_YANG PERLU DIKERJAKAN_
A. Menurut bacaan tentang Benyamin Sueb, berapa judul film yang pernah ia bintangi?
B. Lanjutkan bacaan tentang Benyamin Sueb, mulai dari sesudah kalimat terakhirnya.

Sabtu, 02 April 2011

TOKOH PENTING BETAWI

BENYAMIN SUEB



Sueb (1939 – 1995) lahir di Kemayoran, 5 Maret 1939. Benyamin Sueb memang sosok panutan. Kesuksesan di dunia musik dan film membuat namanya semakin melambung. Lebih dari 75 album musik dan 53 judul film yang ia bintangi adalah bukti keseriusannya di bidang hiburan tersebut. 

Dalam dunia musik, Bang Ben (begitu ia kerap disapa) adalah seorang seniman yang berjasa dalam mengembangkan seni tradisional Betawi, khususnya kesenian Gambang Kromong. Lewat kesenian itu pula nama Benyamin semakin popular. Tahun 1960, presiden pertama Indonesia, Soekarno, melarang diputarnya lagu-lagu asing di Indonesia. Pelarangan tersebut ternyata tidak menghambat karir musik Benyamin, malahan kebalikannya. Dengan kecerdikannya, Bang Ben menyuguhkan musik Gambang Kromong yang dipadu dengan unsur modern. 

Kesuksesan dalam dunia musik diawali dengan bergabungnya Benyamin dengan satu grup Naga Mustika. Grup yang berdomisili di sekitar Cengkareng inilah yang kemudian mengantarkan nama Benyamin sebagai salah satu penyanyi terkenal di Indonesia. 

Selain Benyamin, kelompok musik ini juga merekrut Ida Royani untuk berduet dengan Benyamin. Dalam perkembangannya, duet Benyamin dan Ida Royani menjadi duet penyanyi paling popular pada zamannya di Indonesia. Bahkan lagu-lagu yang mereka bawakan menjadi tenar dan meraih sukses besar. Sampai-sampai Lilis Suryani salah satu penyanyi yang terkenal saat itu tersaingi. 

Orkes Gambang Kromong Naga Mustika dilandasi dengan konsep musik Gambang Kromong Modern. Unsur-unsur musik modern seperti organ, gitar listrik, dan bass, dipadu dengan alat musik tradisional seperti gambang, gendang, kecrek, gong serta suling bambu.

_BAHAN YANG DIBERIKAN_
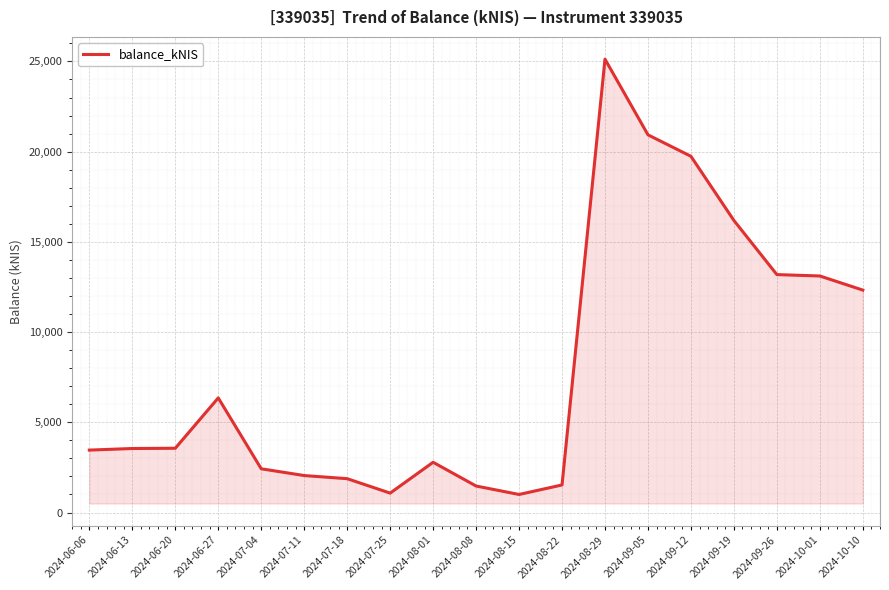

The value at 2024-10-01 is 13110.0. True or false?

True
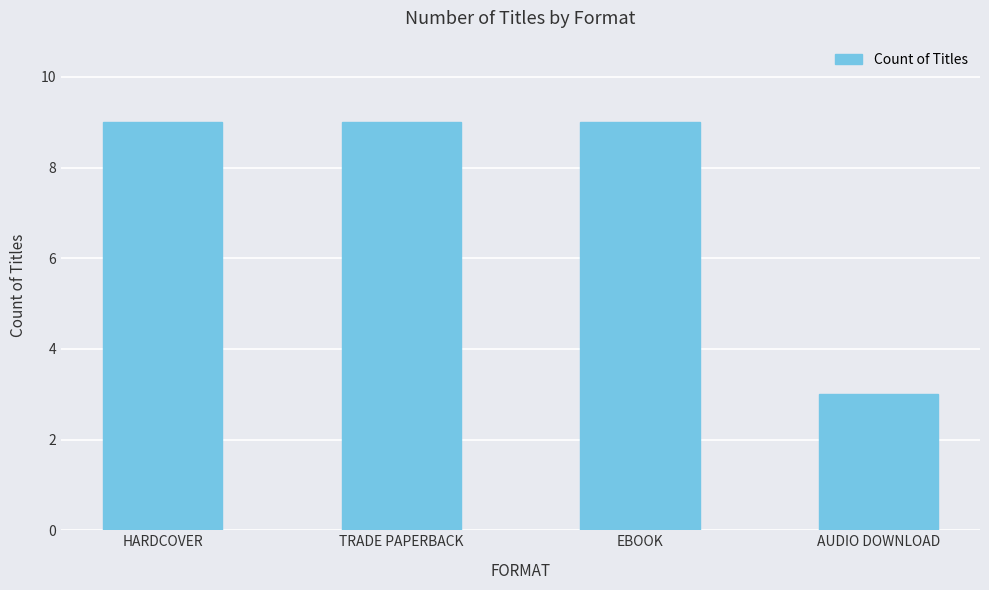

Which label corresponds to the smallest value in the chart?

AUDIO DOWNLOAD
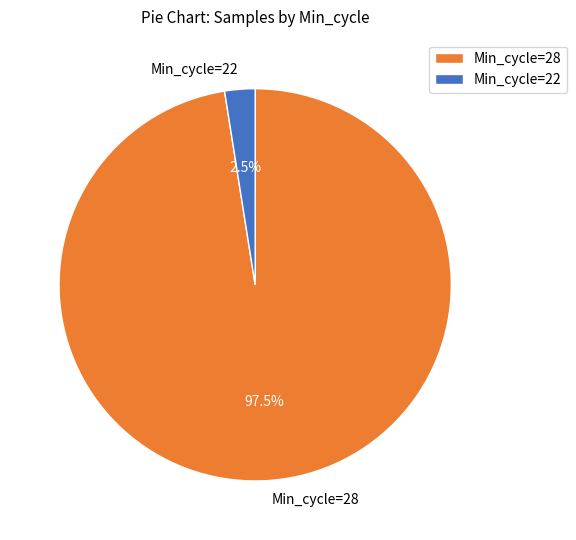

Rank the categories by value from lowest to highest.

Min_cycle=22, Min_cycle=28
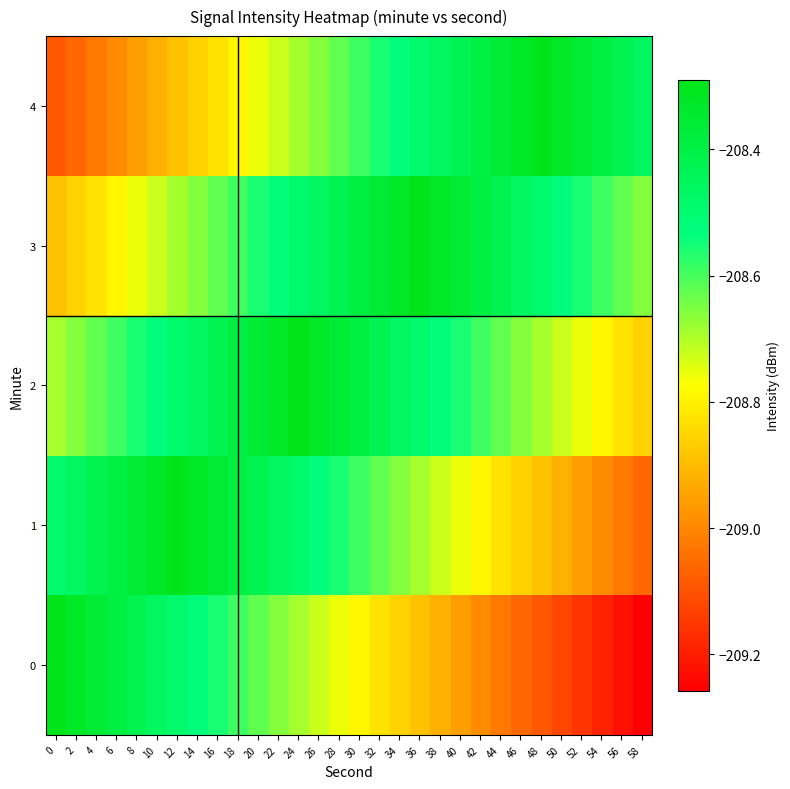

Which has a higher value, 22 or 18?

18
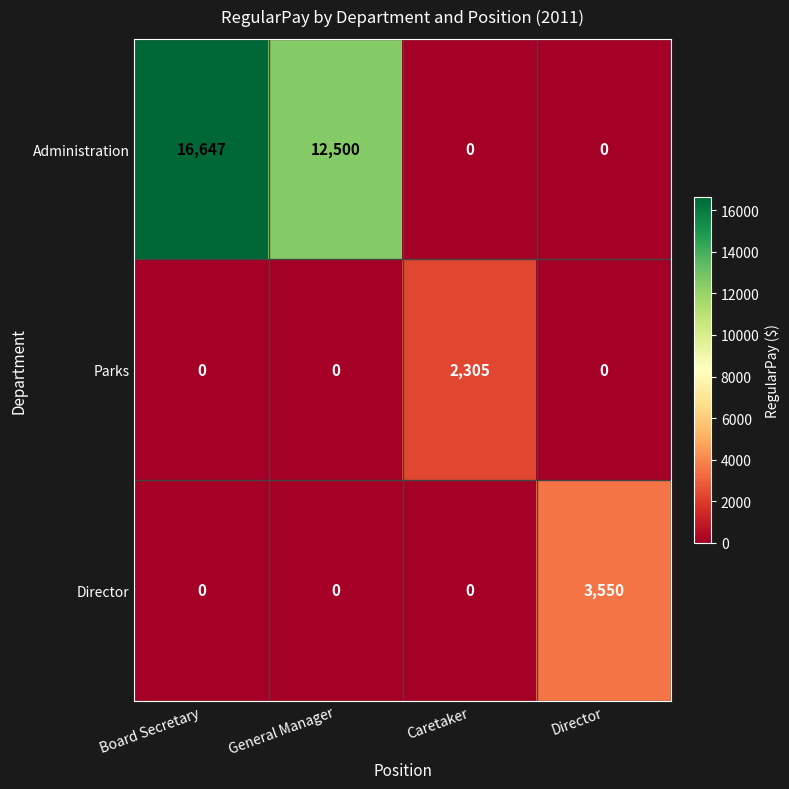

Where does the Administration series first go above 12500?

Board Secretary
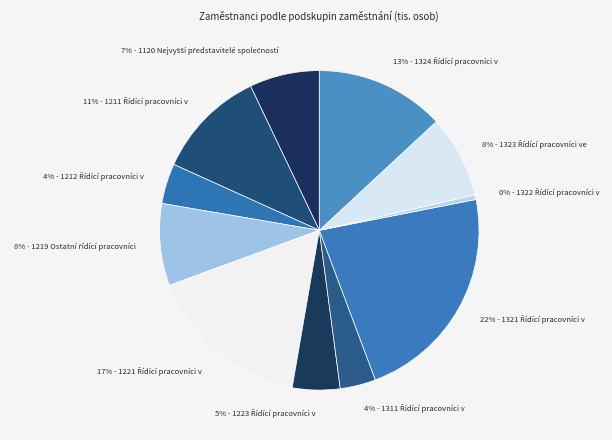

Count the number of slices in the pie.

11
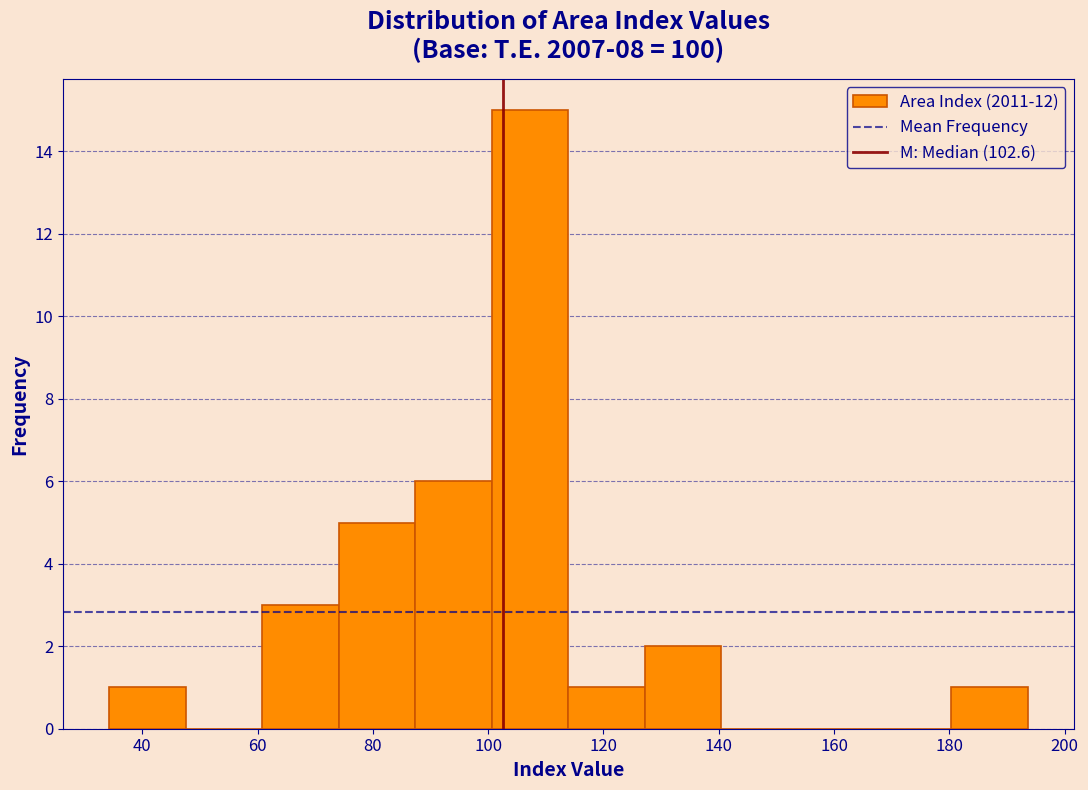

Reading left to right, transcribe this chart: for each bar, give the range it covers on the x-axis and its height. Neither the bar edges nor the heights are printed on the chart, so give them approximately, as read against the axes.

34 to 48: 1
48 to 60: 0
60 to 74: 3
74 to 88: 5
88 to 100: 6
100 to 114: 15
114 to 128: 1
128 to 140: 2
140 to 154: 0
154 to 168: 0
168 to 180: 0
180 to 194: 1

_JAWABAN TERTULIS_
A. 53 judul film.

B.
Setelah Orde Lama tumbang, yang ditandai dengan munculnya Soeharto sebagai presiden kedua, musik Gambang Kromong semakin memperlihatkan jatidirinya. Lagu seperti Si Jampang (1969) sukses di pasaran, dilanjutkan dengan lagu Ondel-Ondel (1971). 

Lagu-lagu lainnya juga mulai digemari. Tidak hanya oleh masyarakat Betawi tetapi juga Indonesia. Kompor Mleduk, Tukang Garem, dan Nyai Dasimah adalah sederetan lagunya yang laris di pasaran. 

Terlebih setelah Bang Ben berduet dengan Bing Slamet lewat lagu Nonton Bioskop, nama Benyamin menjadi jaminan kesuksesan lagu yang akan ia bawakan.

Setelah Ida Royani hijrah ke Malaysia tahun 1972, Bang Ben mencari pasangan duetnya. Ia menggaet Inneke Koesoemawati dan berhasil merilis beberapa album, di antaranya “Nenamu” dengan tembang andalan seperti Djanda Kembang, Semut Djepang, Sekretaris, Penganten Baru dan Pelayan Toko. 

Lewat popularitas di dunia musik, Benyamin mendapatkan kesempatan untuk main film. Kesempatan itu tidak disia-siakan. Beberapa filmnya, seperti Banteng Betawi (1971), Biang Kerok (1972), Intan Berduri serta Si Doel Anak Modern (1976) yang disutradari Syumanjaya, semakin mengangkat ketenarannya. Dalam Intan Berduri, Benyamin mendapatkan piala Citra sebagai Pemeran Utama Terbaik.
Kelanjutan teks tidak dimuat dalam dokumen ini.